Taxes et impôts récupérables
Certains impôts réglés par le propriétaire pour le compte du bien loué sont admis dans les charges : taxe foncière, taxe sur les bureaux en Île-de-France, taxe d’équipement. Même les pénalités de retard peuvent être prises en compte.
Parmi les taxes déductibles, on retrouve :
- Taxe foncière sur les propriétés bâties
- Taxes d’équipement spéciales
- Taxe sur les bureaux (Île-de-France)
Pour aller plus loin
Les charges déductibles concernent uniquement les biens effectivement loués. Un logement vacant destiné à la vente ou occupé par le propriétaire n’ouvre pas droit à la déduction. La législation impose qu’une dépense ne soit jamais déduite deux fois. À noter : certains régimes spécifiques, comme Borloo, accordent des abattements forfaitaires calculés sur la base du loyer. Quant aux frais non admis, ils sont intégrés dans le calcul de la plus-value lors de la revente, en tant que charges d’acquisition.

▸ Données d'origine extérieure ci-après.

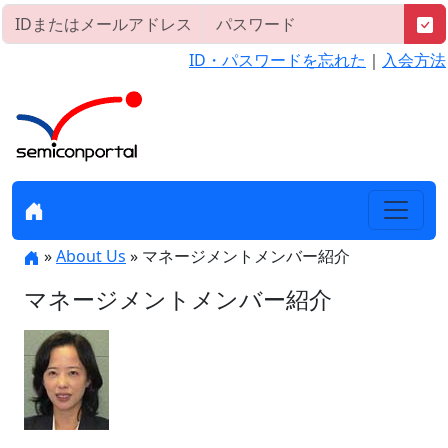
ID・パスワードを忘れた
｜
入会方法
»
About Us
» マネージメントメンバー紹介
マネージメントメンバー紹介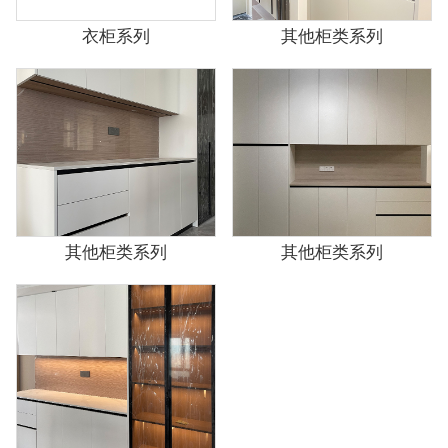
衣柜系列
其他柜类系列
其他柜类系列
其他柜类系列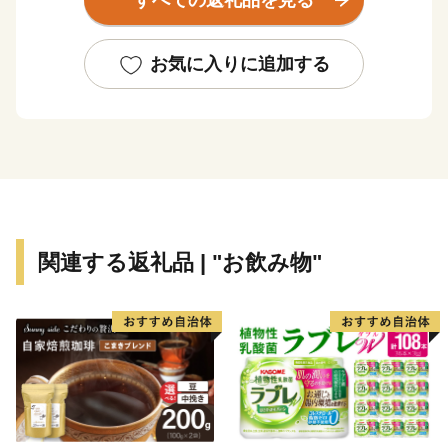
すべての返礼品を見る
瑞牆山源流」が選ばれおり、古くから、多くの農産物や
日本酒、ウイスキーなどを生み出し、地域の発展に大き
な役割を果たしてきました。
お気に入りに追加する
北杜市では、この「名水」を守り、未来に繋ぐサスティ
ナブルな社会を構築するため、森林整備や河川清掃、地
域・小学校での環境教育など、市民、企業と協働した
様々な活動を実施しています。
北杜市ふるさと納税では、貴重な名水から育まれた特産
品等をふるさと納税返礼品としてご用意し、返礼品によ
り「知り、味わう」ことで、北杜の魅力を伝え、「北杜
関連する返礼品 | "お飲み物"
ファン」となっていただきたいと考えております。
これまで、多くの皆様に温かい応援メッセージとともに
寄附金をいただいております。寄附金は、貴重な財産で
ある名水を守るための自然環境保全はもとより、子育て
支援、教育支援、観光振興や防災など幅広い分野の事業
に活用しております。
これからも、皆さまからの寄附金を、未来の北杜のため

Si un prêt sert à régler des droits de succession, les intérêts sont déductibles, tout comme pour un bien reçu par donation. En revanche, les frais de réparation supportés par le locataire ne sont pas pris en compte. Seuls ceux réglés par le propriétaire avant l’entrée du locataire peuvent être admis, à condition que le logement respecte les normes en vigueur au moment de la relocation.
Les travaux modifiant en profondeur la structure (reconstruction, augmentation de la surface habitable) sont exclus des charges déductibles et relèvent de l’investissement. Il faut aussi se rappeler que pour les copropriétés, la déduction concerne les dépenses relatives aux parties communes, selon des règles précises.
Remplir correctement la déclaration de revenus fonciers (formulaire n°2044) évite de passer à côté de déductions possibles. Ce document facilite le calcul des charges, l’enregistrement des amortissements et la gestion des déficits fonciers lorsque les dépenses dépassent les revenus locatifs. Pour ceux qui hésitent, faire appel à un professionnel reste la meilleure option pour éviter les erreurs et perdre le fil des réglementations.